El anuncio del objetivo de emisión ocurrió en el marco de una nueva alianza, un movimiento que refuerza la idea de que el crecimiento que persigue Invex no depende sólo de “más tarjetas”, sino de tarjetas con un ancla de marca y un ecosistema de beneficios que incentive uso y lealtad.
Métricas y palancas del crecimiento
Para que “ser el 5º emisor” sea medible (y no sólo aspiracional), conviene separar el objetivo en métricas y palancas:
Cómo se mide (métricas que suelen usarse en tarjetas)
– Tarjetas colocadas: plásticos emitidos/entregados.
– Tarjetas activas: tarjetas que registran al menos una compra en un periodo (p. ej., 30–90 días).
– Gasto y transacciones: volumen y frecuencia (lo que sostiene recompensas y rentabilidad).
– Calidad de originación: aprobación vs. mora (crecer sin deteriorar cartera).
Qué lo hace viable (palancas típicas del modelo Invex)
– Distribución vía alianzas (cobrandeo) para adquisición y afinidad.
– Diseño de beneficios que empuje activación (no sólo alta).
– Operación y servicio (onboarding, atención, antifraude) para sostener uso.
– Cross-sell desde productos de entrada (como débito) hacia crédito, cuando el perfil lo permite.
Proyecciones de colocación de tarjetas
La proyección de 800,000 tarjetas es el dato que sintetiza la ambición de Invex Banco para escalar posiciones en el mercado mexicano. En términos de estrategia, la cifra sugiere un año de expansión acelerada, donde la colocación no puede depender únicamente de canales tradicionales, sino de alianzas, segmentación y propuestas de valor que conviertan la adquisición en activación: tarjetas que no sólo se entregan, sino que se usan.
En el discurso de Jean-Marc Mercier, el crecimiento está íntimamente ligado a la especialización. Invex insiste en que no ofrece un producto “general”, sino uno diseñado para necesidades específicas. Esa lógica encaja con el tipo de portafolio que el banco ha venido construyendo: cobrandeo con aerolíneas, cadenas de retail y ahora una marca global de hospitalidad. En un mercado donde el plástico compite por espacio en la cartera del usuario, la diferenciación suele venir de beneficios tangibles y de afinidad con marcas que ya tienen frecuencia de compra.
La presentación de las nuevas tarjetas con Hilton Honors funciona como señal de hacia dónde puede empujar el banco su colocación: segmentos con gasto recurrente y aspiracional, donde los programas de recompensas y estatus suelen ser un motor de uso.
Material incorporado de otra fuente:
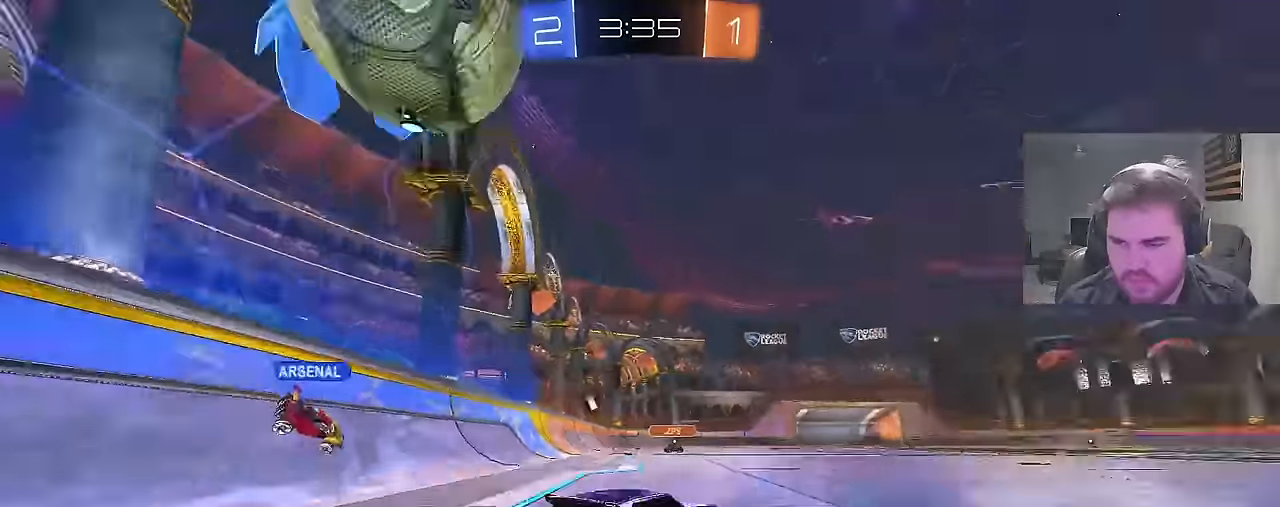
{"buttons": ["R2"], "left_stick": "center", "right_stick": "center", "events": [[67, "left_stick", "center"], [217, "left_stick", "right"], [350, "R2", "down"], [350, "left_stick", "center"]]}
En paralelo, Invex también opera en el terreno de la inclusión y la captación masiva con productos como Amazon Access, que si bien es una cuenta de débito, amplía la base de clientes y abre la puerta a relaciones financieras más profundas.
La meta de 2026 también se entiende mejor al mirar el posicionamiento “entre banca y fintech”. Ese punto medio implica, por un lado, capacidad de emisión y cumplimiento regulatorio; por el otro, una narrativa de agilidad y producto. Para el ecosistema de pagos —comercios, pymes y plataformas—, un emisor que crece rápido puede traducirse en más usuarios con acceso a crédito, más transacciones con tarjeta y más demanda de aceptación, tanto en e-commerce como en punto de venta.
Finalmente, la proyección de colocación convive con un tema estructural: la necesidad de certidumbre para invertir y ejecutar planes de expansión. Mercier lo conectó con el Estado de derecho y la confianza de inversionistas, un punto que, aunque parezca macro, termina impactando la velocidad con la que bancos y aliados comerciales despliegan productos, campañas y nuevas integraciones.
| Lectura rápida de la meta 2026 | Cifra | Qué implica operativamente (señales a monitorear) |
|---|---|---|
| Meta anual de colocación | 800,000 tarjetas | Capacidad de originación, logística y servicio para sostener altas masivas sin fricción. |
| Promedio mensual (si fuera lineal) | ~66,700 tarjetas/mes | Ritmo de adquisición constante; si hay estacionalidad, se esperaría “picos” por campañas/alianzas. |
| Promedio trimestral (si fuera lineal) | 200,000 tarjetas/trimestre | Ejecución comercial por oleadas (lanzamientos, temporadas, activaciones con socios). |
| Riesgo típico de una meta de “colocación” | — | Que suba la emisión pero no la activación/uso; por eso importan beneficios, onboarding y antifraude. |
Crecimiento de la cuenta de débito Amazon Access
En el mismo paquete de crecimiento, Invex Banco está empujando un producto que apunta a volumen y acceso: Amazon Access, una cuenta de débito lanzada en México junto con Amazon mediante la figura del comisionista de base tecnológica (CBT). A 11 meses de su llegada al mercado, el producto ya suma 300,000 clientes, una tracción relevante para un lanzamiento reciente en un entorno donde la competencia por abrir cuentas —y lograr que se usen— es intensa.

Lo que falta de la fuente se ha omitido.